Posted: July 8, 2016
The fourth-floor balcony that collapsed in 2014
After a fire escape collapsed in Center City Philadelphia in January 2014, killing one young man and injuring two other people, Kline & Specter attorneys not only filed suit on behalf of the victims, they pressed for reforms to mandate stricter maintenance and inspections of the structures.

That effort produced results with the recent enactment of an ordinance to require that all fire escapes in the city be inspected by July 1, 2017 and then be re-inspected at least every five years thereafter. The measure stipulates that the independent inspections be performed by a licensed structural engineer.

In pushing for the legislation after the death of Albert Suh, 22, Shanin Specter had taken to the news media to decry the city’s lack of proper inspection requirements. “This is something that needs to be addressed and addressed now,” Specter told 6ABC Action News.

Reports by Action News noted that Philadelphia had no requirement that fire escapes undergo inspections, no matter the age of the structures, and that the fire escape that claimed Suh’s life had not been inspected for at least 12 years.

Dominic Guerrini, a partner at Kline & Specter, testified before a City Council committee and questioned why Philadelphia had not adopted the 2012 International Fire Code.
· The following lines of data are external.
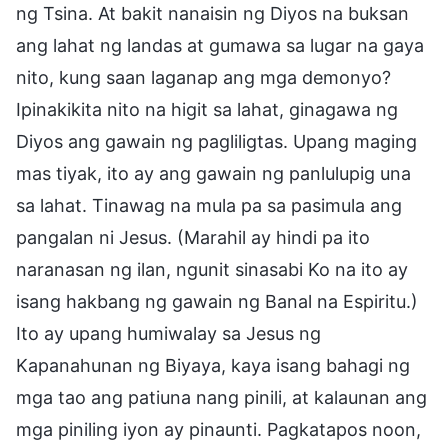
ng Tsina. At bakit nanaisin ng Diyos na buksan
ang lahat ng landas at gumawa sa lugar na gaya
nito, kung saan laganap ang mga demonyo?
Ipinakikita nito na higit sa lahat, ginagawa ng
Diyos ang gawain ng pagliligtas. Upang maging
mas tiyak, ito ay ang gawain ng panlulupig una
sa lahat. Tinawag na mula pa sa pasimula ang
pangalan ni Jesus. (Marahil ay hindi pa ito
naranasan ng ilan, ngunit sinasabi Ko na ito ay
isang hakbang ng gawain ng Banal na Espiritu.)
Ito ay upang humiwalay sa Jesus ng
Kapanahunan ng Biyaya, kaya isang bahagi ng
mga tao ang patiuna nang pinili, at kalaunan ang
mga piniling iyon ay pinaunti. Pagkatapos noon,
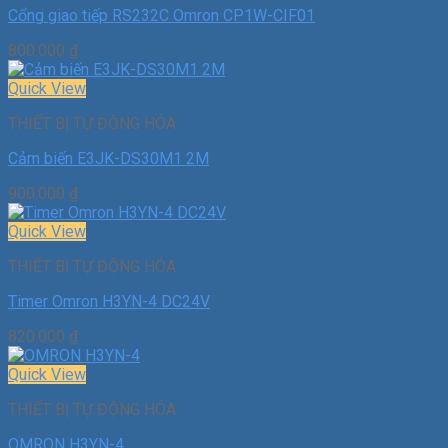
Cổng giao tiếp RS232C Omron CP1W-CIF01
800.000
₫
Quick View
THIẾT BỊ TỰ ĐỘNG HÓA
Cảm biến E3JK-DS30M1 2M
900.000
₫
Quick View
THIẾT BỊ TỰ ĐỘNG HÓA
Timer Omron H3YN-4 DC24V
820.000
₫
Quick View
THIẾT BỊ TỰ ĐỘNG HÓA
OMRON H3YN-4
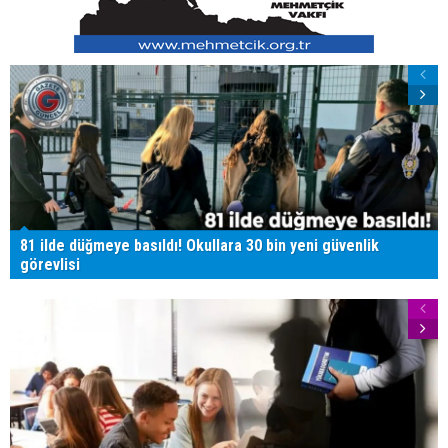
81 ilde düğmeye basıldı! Okullara 30 bin yeni güvenlik
görevlisi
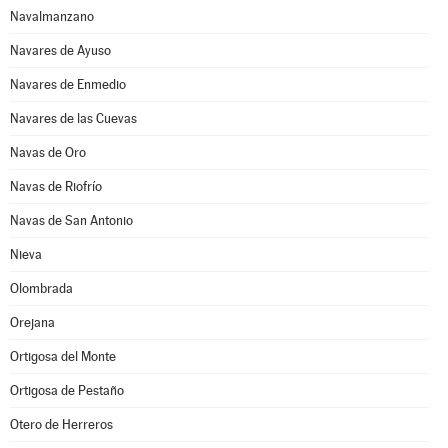
Navalmanzano
Navares de Ayuso
Navares de Enmedio
Navares de las Cuevas
Navas de Oro
Navas de Riofrío
Navas de San Antonio
Nieva
Olombrada
Orejana
Ortigosa del Monte
Ortigosa de Pestaño
Otero de Herreros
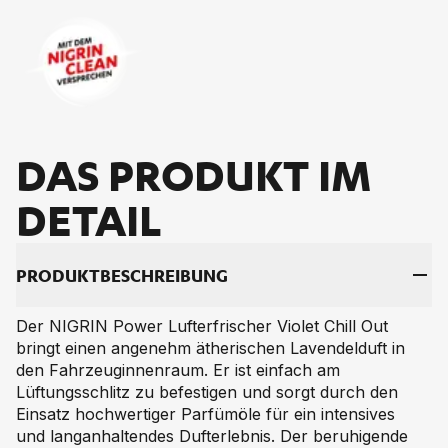
DAS PRO­DUKT IM
DE­TAIL
PRO­DUKT­BE­SCHREI­BUNG
Der NIGRIN Power Lufterfrischer Violet Chill Out
bringt einen angenehm ätherischen Lavendelduft in
den Fahrzeuginnenraum. Er ist einfach am
Lüftungsschlitz zu befestigen und sorgt durch den
Einsatz hochwertiger Parfümöle für ein intensives
und langanhaltendes Dufterlebnis. Der beruhigende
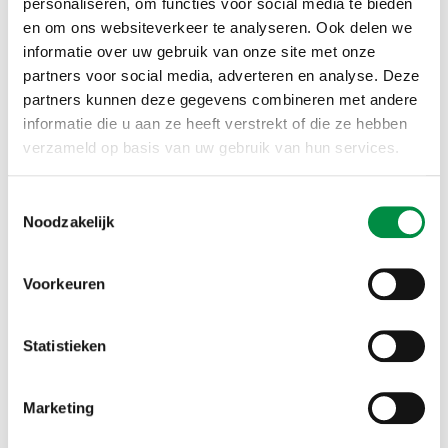
Work
personaliseren, om functies voor social media te bieden
en om ons websiteverkeer te analyseren. Ook delen we
informatie over uw gebruik van onze site met onze
partners voor social media, adverteren en analyse. Deze
partners kunnen deze gegevens combineren met andere
6
informatie die u aan ze heeft verstrekt of die ze hebben
verzameld op basis van uw gebruik van hun services.
Meer zien
Leerstoel Gelijke
Toestemmingsselectie
ontwikkelings- en
Noodzakelijk
onderwijskansen voor kinderen
en jongeren
Voorkeuren
Statistieken
7
Marketing
Meer zien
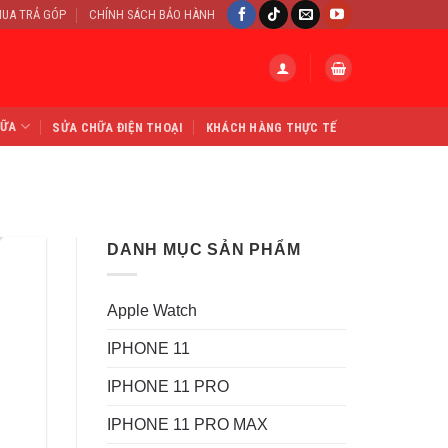
UA TRẢ GÓP
CHÍNH SÁCH BẢO HÀNH
HỮA
SỬA CHỮA ĐIỆN THOẠI
KHÁCH HÀNG THỰC TẾ
DANH MỤC SẢN PHẨM
Apple Watch
IPHONE 11
IPHONE 11 PRO
IPHONE 11 PRO MAX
Guerrini noted that the code, among other things, required inspections be conducted every five years.

“The City of Philadelphia has taken a big step forward to protect its citizens by requiring that fire escapes be regularly inspected,” Specter said recently. “Regrettably, this has come too late for Albert Suh."

Kline & Specter represented the family of Albert Suh and also Laura O’Brien, who broke her back after the fire escape landing at Suh’s Center City apartment collapsed, sending them hurtling 40 feet to the ground. Both lawsuits resulted in confidential settlements.